For MDHDH overexpression with PSMA1 knockdown U87 cell line (OE MDHDH+shPSMA1), the following lentiviral expression vectors were applied: LV-U6>PSMA1-shRNA>SV40/BSDr (Origene, Jiangsu, China)
Sense sequence: GCCTGTGTCTCGTCTTGTATC
Top Strand (5'-3'): CACCGCCTGTGTCTCGTCTTGTATCTTCAAGAGAGATACAAGACGAGACACAGGC
Bottom Strand (5'-3') AAAAGCCTGTGTCTCGTCTTGTATCTCTCTTGAAGATACAAGACGAGACACAGGC
Target (3'-5'): CGGACACAGAGCAGAACATAGAAGTTCTCTCTATGTTCTGCTCTGTGTCCGAAAA
After lentivirus infection and puromycin/blasticidin double selection, the OE MDHDH+shPSMA1 U87 cell line was obtained. The same procedure as above was used for tumor formation and bioluminescence experiments.
Immunohistochemistry staining
Tumor tissues were paraformaldehyde fixed, paraffin embedded, sectioned (5 μm) and transferred onto glass slides. The deparaffinized sections were incubated in H2O2 for 10 min and rehydrated in a series of ethanol solutions. Ki67 or MDH2 staining was performed after antigen retrieval with 1 mM EDTA (pH 8), 10 mM citrate buffer, or 1 mM EDTA plus 10 mM Tris-Cl (pH 8). Sections were washed 3 times in PBS, treated with 3% H2O2 in PBS for 15 minutes, blocked in 10% goat serum and 0.3% Triton X-100 in PBS for 1 hour, and incubated with primary antibody against MDH2 or Ki67 overnight. Secondary antibody (ZSGB-BIO, Beijing, China) was applied for 30 min at 37 °C. The sections were developed with the Polink-2 plus® Polymer HRP Detection System (ZSGB-BIO, Beijing, China) according to the manufacturer’s protocol. Next, the sections were visualized by using a diaminobenzidine (DAB) substrate kit (ZSGB-BIO, Beijing, China) for 10 min. After intensive washing, the sections were counterstained with hematoxylin, dehydrated and cover-slipped. Then, the samples were observed with an Olympus BX41 microscope and an Olympus DP72 camera. Data were analyzed with FIJI software (based on ImageJ version 1.52). The intensity score was assessed as 0 (negative), 1 (weak), 2 (moderate), and 3 (strong). The IHC score (histochemistry score, H-score) = (percentage of weak intensity area ×1) + (percentage of moderate intensity area ×2) + (percentage of strong intensity area ×3).

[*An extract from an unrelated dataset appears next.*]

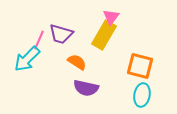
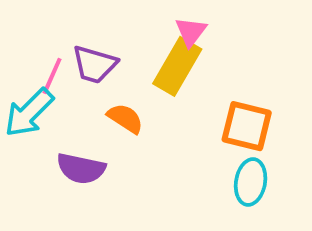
purple semicircle: (86, 88) -> (81, 168), moved

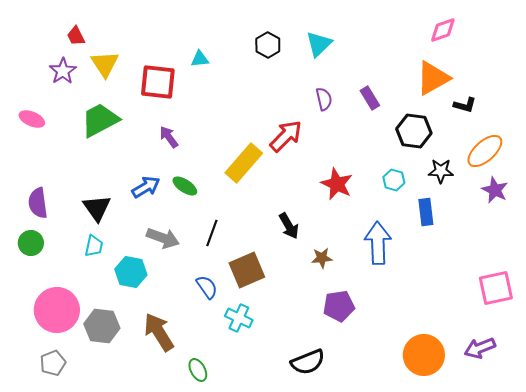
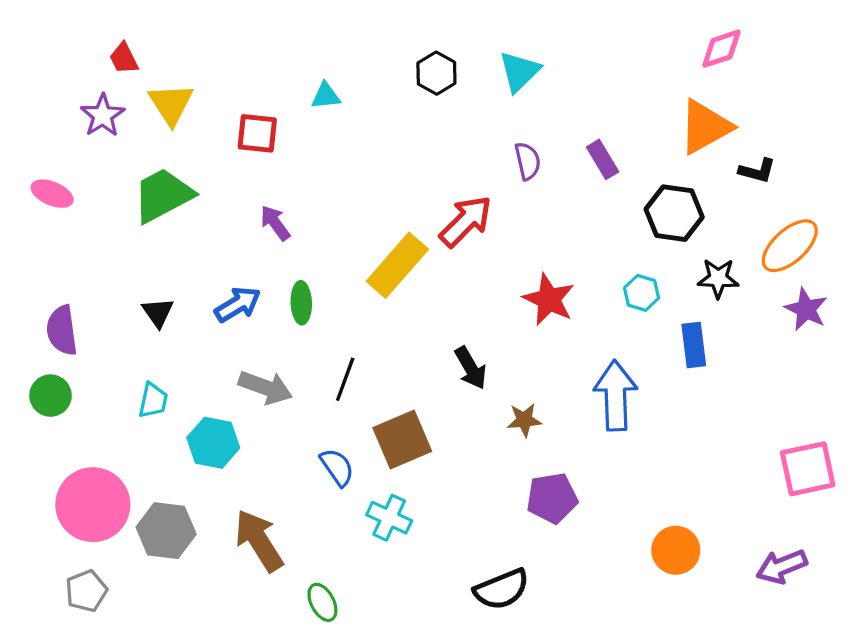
red square: (158, 82) -> (257, 133), size x0.7
green ellipse: (185, 186) -> (301, 303), turned 55
black triangle: (97, 208) -> (158, 312), moved, size x0.7
orange circle: (424, 355) -> (676, 550), moved, size x0.7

Online tools, Datasets and software
Cistrome Data browser (T98G cell line, CistromeDB:103264, Normal brain tissue, CistromeDB:6651) [33];
GEPIA (Gene Expression Profiling Interactive Analysis) 1 and 2 (http://gepia.cancer-pku.cn/andhttp://gepia2.cancer-pku.cn/#index) [34];
CGGA (Chinese Glioma Genome Atlas) dataset (http://www.cgga.org.cn/) [35];
Metascape online tools (https://metascape.org/) [31] for pathway enrichment and MCODE (Molecular Complex Detection) analysis;
GTEx (Genotype-Tissue Expression) dataset;
GEO dataset: GSE60666 [36]; GSM772772 [37]; GSM3061513 [38];
R software (version 1.2.1335) and the ggplot and pROC [39] packages.
Statistical analysis
Statistical analysis was performed using Prism 7 software (GraphPad Software, CA, USA). Student’s t test was used to compare differences between two groups. Survival curves were plotted and analyzed using the Kaplan–Meier method and log-rank test. All data were displayed as the mean ± standard error of the mean (SEM), and a P value < 0.05 was considered to be statistically significant.